Rumors started to circulate after the season, Keegan drank too much this summer, he didn't run enough etc all of which lacked a solid leg to stand on. After being named a captain following my junior year and recognizing mistakes made from the previous summer I knew I had to pay closer attention to the second q, quality. That June I had the best month of summer training in my life. However, the first week of July I came down with some mysterious illness. I went to multiple doctors that couldn't pinpoint my illness. A quick monospot test revealed I had mono, but further testing revealed that test was false. I ran a fever of 100+ for ten straight days and never left bed. It was speculated that I got west nile, but no one knows for sure. Whatever I had put a serious dent in my training. Coming back I struggled to stay with my normal training group for just two miles. It took me until the beginning of August to feel like myself on runs. That illness really killed my summer training and once again I did not have a great cross country season.

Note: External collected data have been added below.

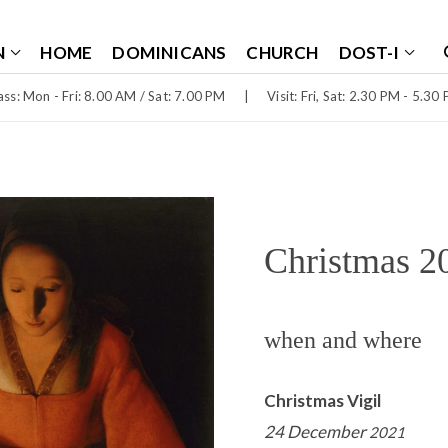
N
HOME
DOMINICANS
CHURCH
DOST-I
ss: Mon - Fri: 8.00 AM / Sat: 7.00 PM
|
Visit: Fri, Sat: 2.30 PM - 5.30
Christmas 2
when and where
Christmas Vigil
24 December
2021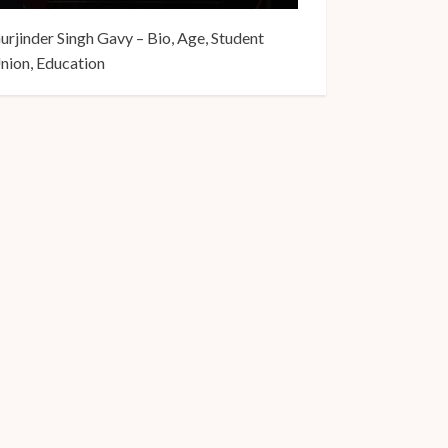
urjinder Singh Gavy – Bio, Age, Student
nion, Education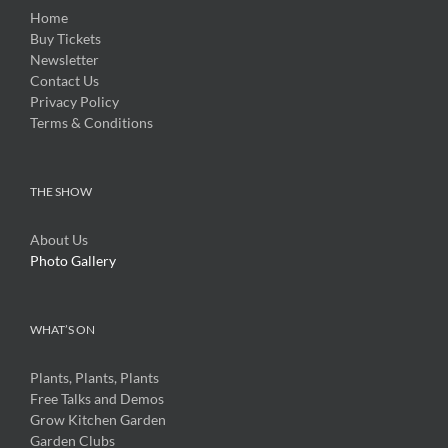
Home
Buy Tickets
Newsletter
Contact Us
Privacy Policy
Terms & Conditions
THE SHOW
About Us
Photo Gallery
WHAT’S ON
Plants, Plants, Plants
Free Talks and Demos
Grow Kitchen Garden
Garden Clubs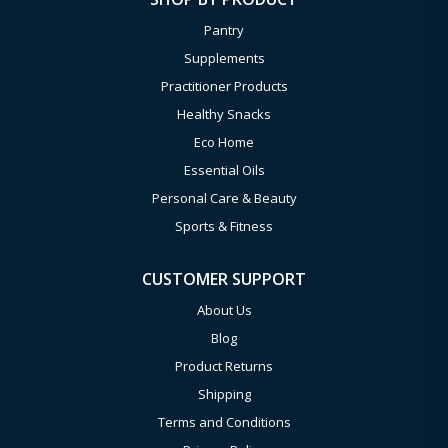
Pantry
Supplements
Practitioner Products
Healthy Snacks
Eco Home
Essential Oils
Personal Care & Beauty
Sports & Fitness
CUSTOMER SUPPORT
About Us
Blog
Product Returns
Shipping
Terms and Conditions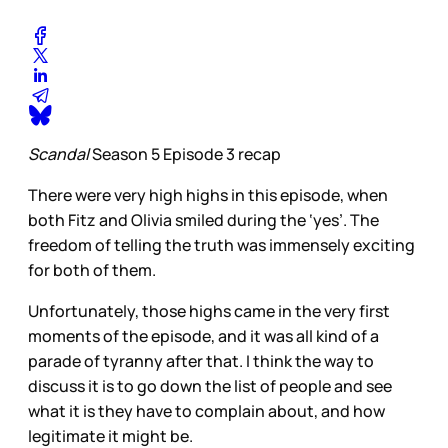
Scandal
Season 5 Episode 3 recap
There were very high highs in this episode, when
both Fitz and Olivia smiled during the ‘yes’. The
freedom of telling the truth was immensely exciting
for both of them.
Unfortunately, those highs came in the very first
moments of the episode, and it was all kind of a
parade of tyranny after that. I think the way to
discuss it is to go down the list of people and see
what it is they have to complain about, and how
legitimate it might be.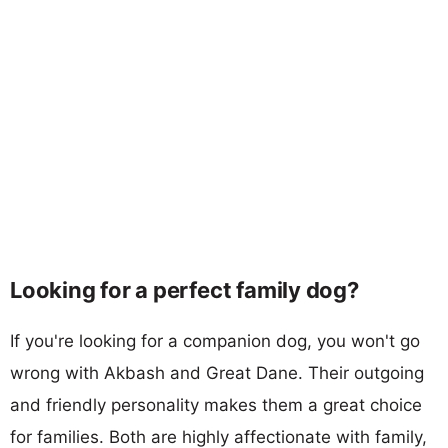
Looking for a perfect family dog?
If you're looking for a companion dog, you won't go
wrong with Akbash and Great Dane. Their outgoing
and friendly personality makes them a great choice
for families. Both are highly affectionate with family,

Running is a very unforgiving sport that can often bring about great frustration. I made an attempt to take things to the next level and fell short of my goals. Of course one make the argument that I give it another shot, but at this point in my life running is no longer the priority it once was. Once you step away from the sport you realize how much of your life running consumes. The previous run, the next run, the next meet are always on a runners mind. A runner must make sacrifices, forgoing social events, to remain dedicated their craft. There are times where I do truly miss running, but overall I'm at peace with my decision to hang up the spikes and live life as a non-runner.